[Record set Boundary: Start]

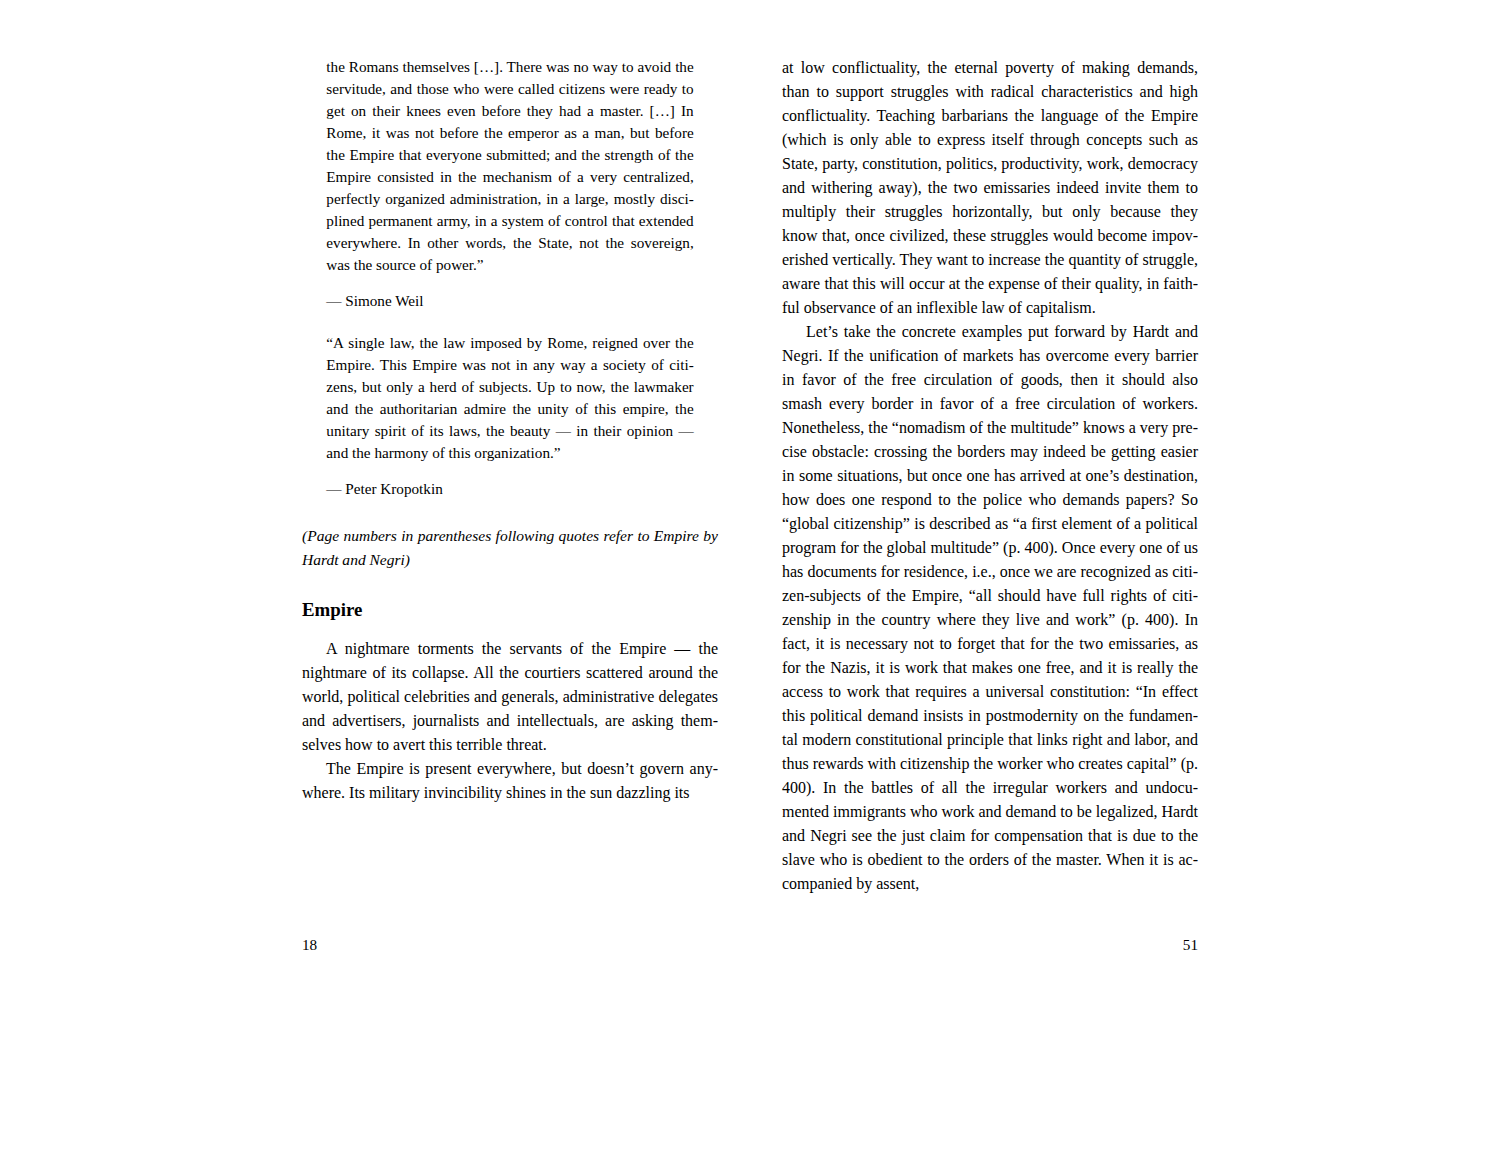the Romans themselves […]. There was no way to avoid the servitude, and those who were called citizens were ready to get on their knees even before they had a master. […] In Rome, it was not before the emperor as a man, but before the Empire that everyone submitted; and the strength of the Empire consisted in the mechanism of a very centralized, perfectly organized administration, in a large, mostly disciplined permanent army, in a system of control that extended everywhere. In other words, the State, not the sovereign, was the source of power.”
— Simone Weil
“A single law, the law imposed by Rome, reigned over the Empire. This Empire was not in any way a society of citizens, but only a herd of subjects. Up to now, the lawmaker and the authoritarian admire the unity of this empire, the unitary spirit of its laws, the beauty — in their opinion — and the harmony of this organization.”
— Peter Kropotkin
(Page numbers in parentheses following quotes refer to Empire by Hardt and Negri)
Empire
A nightmare torments the servants of the Empire — the nightmare of its collapse. All the courtiers scattered around the world, political celebrities and generals, administrative delegates and advertisers, journalists and intellectuals, are asking themselves how to avert this terrible threat.
The Empire is present everywhere, but doesn’t govern anywhere. Its military invincibility shines in the sun dazzling its
18
at low conflictuality, the eternal poverty of making demands, than to support struggles with radical characteristics and high conflictuality. Teaching barbarians the language of the Empire (which is only able to express itself through concepts such as State, party, constitution, politics, productivity, work, democracy and withering away), the two emissaries indeed invite them to multiply their struggles horizontally, but only because they know that, once civilized, these struggles would become impoverished vertically. They want to increase the quantity of struggle, aware that this will occur at the expense of their quality, in faithful observance of an inflexible law of capitalism.
Let’s take the concrete examples put forward by Hardt and Negri. If the unification of markets has overcome every barrier in favor of the free circulation of goods, then it should also smash every border in favor of a free circulation of workers. Nonetheless, the “nomadism of the multitude” knows a very precise obstacle: crossing the borders may indeed be getting easier in some situations, but once one has arrived at one’s destination, how does one respond to the police who demands papers? So “global citizenship” is described as “a first element of a political program for the global multitude” (p. 400). Once every one of us has documents for residence, i.e., once we are recognized as citizen-subjects of the Empire, “all should have full rights of citizenship in the country where they live and work” (p. 400). In fact, it is necessary not to forget that for the two emissaries, as for the Nazis, it is work that makes one free, and it is really the access to work that requires a universal constitution: “In effect this political demand insists in postmodernity on the fundamental modern constitutional principle that links right and labor, and thus rewards with citizenship the worker who creates capital” (p. 400). In the battles of all the irregular workers and undocumented immigrants who work and demand to be legalized, Hardt and Negri see the just claim for compensation that is due to the slave who is obedient to the orders of the master. When it is accompanied by assent,
51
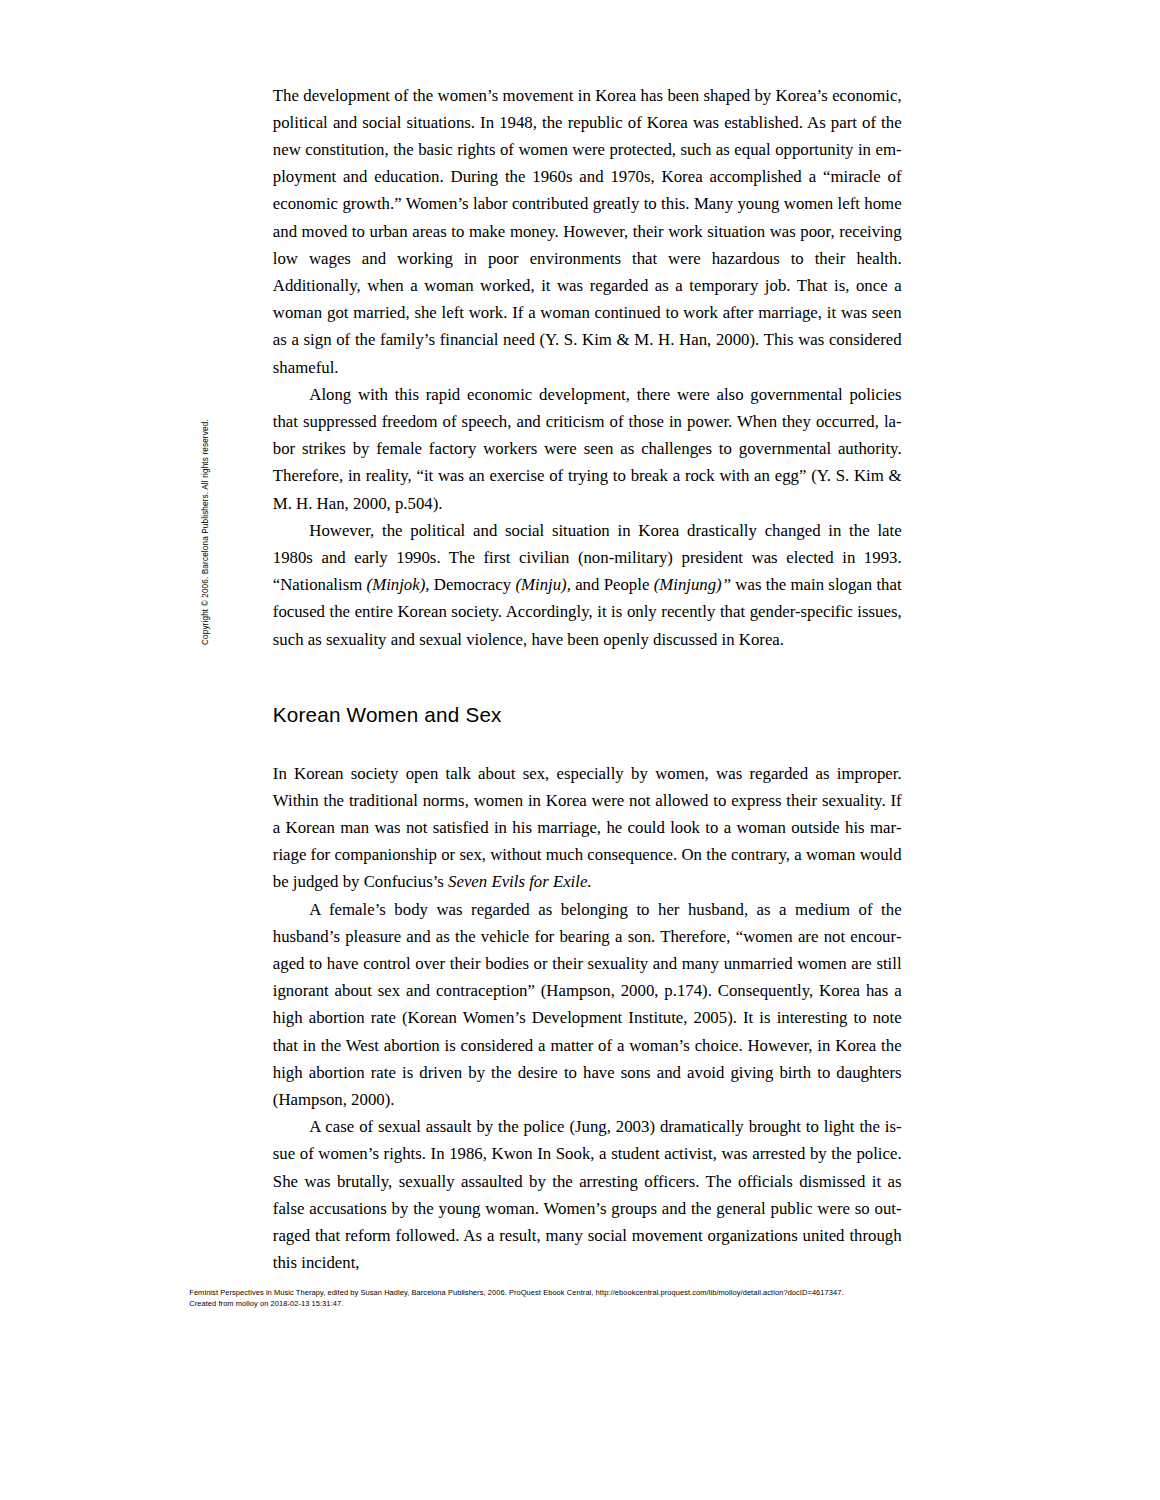Copyright © 2006. Barcelona Publishers. All rights reserved.
The development of the women’s movement in Korea has been shaped by Korea’s economic, political and social situations. In 1948, the republic of Korea was established. As part of the new constitution, the basic rights of women were protected, such as equal opportunity in employment and education. During the 1960s and 1970s, Korea accomplished a “miracle of economic growth.” Women’s labor contributed greatly to this. Many young women left home and moved to urban areas to make money. However, their work situation was poor, receiving low wages and working in poor environments that were hazardous to their health. Additionally, when a woman worked, it was regarded as a temporary job. That is, once a woman got married, she left work. If a woman continued to work after marriage, it was seen as a sign of the family’s financial need (Y. S. Kim & M. H. Han, 2000). This was considered shameful.
Along with this rapid economic development, there were also governmental policies that suppressed freedom of speech, and criticism of those in power. When they occurred, labor strikes by female factory workers were seen as challenges to governmental authority. Therefore, in reality, “it was an exercise of trying to break a rock with an egg” (Y. S. Kim & M. H. Han, 2000, p.504).
However, the political and social situation in Korea drastically changed in the late 1980s and early 1990s. The first civilian (non-military) president was elected in 1993. “Nationalism (Minjok), Democracy (Minju), and People (Minjung)” was the main slogan that focused the entire Korean society. Accordingly, it is only recently that gender-specific issues, such as sexuality and sexual violence, have been openly discussed in Korea.
Korean Women and Sex
In Korean society open talk about sex, especially by women, was regarded as improper. Within the traditional norms, women in Korea were not allowed to express their sexuality. If a Korean man was not satisfied in his marriage, he could look to a woman outside his marriage for companionship or sex, without much consequence. On the contrary, a woman would be judged by Confucius’s Seven Evils for Exile.
A female’s body was regarded as belonging to her husband, as a medium of the husband’s pleasure and as the vehicle for bearing a son. Therefore, “women are not encouraged to have control over their bodies or their sexuality and many unmarried women are still ignorant about sex and contraception” (Hampson, 2000, p.174). Consequently, Korea has a high abortion rate (Korean Women’s Development Institute, 2005). It is interesting to note that in the West abortion is considered a matter of a woman’s choice. However, in Korea the high abortion rate is driven by the desire to have sons and avoid giving birth to daughters (Hampson, 2000).
A case of sexual assault by the police (Jung, 2003) dramatically brought to light the issue of women’s rights. In 1986, Kwon In Sook, a student activist, was arrested by the police. She was brutally, sexually assaulted by the arresting officers. The officials dismissed it as false accusations by the young woman. Women’s groups and the general public were so outraged that reform followed. As a result, many social movement organizations united through this incident,
Feminist Perspectives in Music Therapy, edited by Susan Hadley, Barcelona Publishers, 2006. ProQuest Ebook Central, http://ebookcentral.proquest.com/lib/molloy/detail.action?docID=4617347.
Created from molloy on 2018-02-13 15:31:47.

[Record set Boundary: End]

• **Problem statement**
Your task is to copy every line in the entries that holds the string "molloy".

• **Result for this exercise**
Feminist Perspectives in Music Therapy, edited by Susan Hadley, Barcelona Publishers, 2006. ProQuest Ebook Central, http://ebookcentral.proquest.com/lib/molloy/detail.action?docID=4617347.
Created from molloy on 2018-02-13 15:31:47.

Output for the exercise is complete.